Sis. O. In the name of the Lord I now make you free.
Nothing is so much calculated to lead people to forsake sin as to take them by the hand and watch over them with tenderness. When persons manifest the least kindness and love to me, O what pow’r it has over my mind, while the opposite course has a tendency to harrow up all the harsh feelings and depress the human mind.
It is one evidence that men are unacquainted with the principle of godliness, to behold the contraction of feeling and lack of charity. The pow’r and glory of Godliness is spread out on a broad principle to throw out the mantle of charity. God does not look on sin with allowance, but when men have sin’d there must be allowance made for them.
All the religious world is boasting of righteousness — tis the doctrine of the devil to retard the human mind and retard our progress, by filling us with self-righteousness — The nearer we get to our heavenly Father, the more are we dispos’d to look with compassion on perishing souls— to take them upon our shoulders and cast their sins behind our back. I am going to talk to all this Society— if you would have God have mercy on you, have mercy on one another.
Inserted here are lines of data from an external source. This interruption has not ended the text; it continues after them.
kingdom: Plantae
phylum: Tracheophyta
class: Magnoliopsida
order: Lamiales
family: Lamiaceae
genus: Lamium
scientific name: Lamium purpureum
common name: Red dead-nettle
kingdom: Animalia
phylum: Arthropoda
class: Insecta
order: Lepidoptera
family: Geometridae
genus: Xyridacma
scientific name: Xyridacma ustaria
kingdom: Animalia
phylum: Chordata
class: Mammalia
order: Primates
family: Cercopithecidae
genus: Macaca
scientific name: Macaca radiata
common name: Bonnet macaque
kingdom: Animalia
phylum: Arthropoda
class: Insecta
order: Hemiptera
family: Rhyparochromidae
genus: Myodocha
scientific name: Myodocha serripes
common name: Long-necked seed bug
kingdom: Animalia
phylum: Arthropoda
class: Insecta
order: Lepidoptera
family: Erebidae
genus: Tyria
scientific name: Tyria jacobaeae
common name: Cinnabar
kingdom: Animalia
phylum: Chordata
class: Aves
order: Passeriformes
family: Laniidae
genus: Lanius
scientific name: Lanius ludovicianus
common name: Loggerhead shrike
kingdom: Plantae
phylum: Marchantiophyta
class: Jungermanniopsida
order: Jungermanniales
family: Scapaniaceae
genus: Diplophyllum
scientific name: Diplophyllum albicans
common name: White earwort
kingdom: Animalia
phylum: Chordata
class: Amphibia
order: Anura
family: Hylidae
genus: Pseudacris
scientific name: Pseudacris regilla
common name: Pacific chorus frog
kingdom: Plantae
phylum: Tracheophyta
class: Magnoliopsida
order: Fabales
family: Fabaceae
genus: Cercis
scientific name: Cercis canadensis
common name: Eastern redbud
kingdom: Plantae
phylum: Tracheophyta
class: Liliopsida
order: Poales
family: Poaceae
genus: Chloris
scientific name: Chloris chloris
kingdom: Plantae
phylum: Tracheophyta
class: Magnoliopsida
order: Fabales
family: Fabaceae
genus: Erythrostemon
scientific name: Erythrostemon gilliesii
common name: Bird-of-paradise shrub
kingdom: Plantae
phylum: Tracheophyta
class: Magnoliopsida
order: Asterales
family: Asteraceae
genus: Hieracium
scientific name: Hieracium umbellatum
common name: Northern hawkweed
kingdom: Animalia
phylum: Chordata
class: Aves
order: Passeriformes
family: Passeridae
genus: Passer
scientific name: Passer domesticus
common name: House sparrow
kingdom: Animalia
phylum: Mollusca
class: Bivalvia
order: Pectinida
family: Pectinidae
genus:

Lord saying, that soul that has righteousness enough to ask God in the secret place for life, every day of their lives shall live to three score years & ten— We must walk uprightly all day long— How glorious are the principles of righteousness! We are full of selfishness— the devil flatters us that we are very righteous, while we are feeding on the faults of others. We can only live by worshipping our God— all must do it for themselves— none can do it for another. How mild the Savior dealt with Peter, saying “when thou art converted, strengthen thy brethren”— at another time he said to him “lovest thou me? ‘Feed my sheep.” If the sisters love the Lord let them feed the sheep and not destroy them.
How oft have wise men & women sought to dictate br. Joseph by saying “O if I were br. Joseph I would do this and that.” But if they were in br. Joseph’s shoes, they would find that men could not be compel’d into the kingdom of God, but must be dealt with in long suff’ring— and at last we shall save them. The way to keep all the saints together and keep the work rolling, is to wait with all long suff’ring till God shall bring such characters to justice. There should be no license for sin, but mercy should go hand in hand with reproof.
Sisters of this Society, shall there be strife among you? I will not have it— you must repent and get the love of God. Away with self-righteousness. The best measure or principle to bring the poor to repentance is to administer to their wants— the Society is not only to relieve the poor, but to save souls.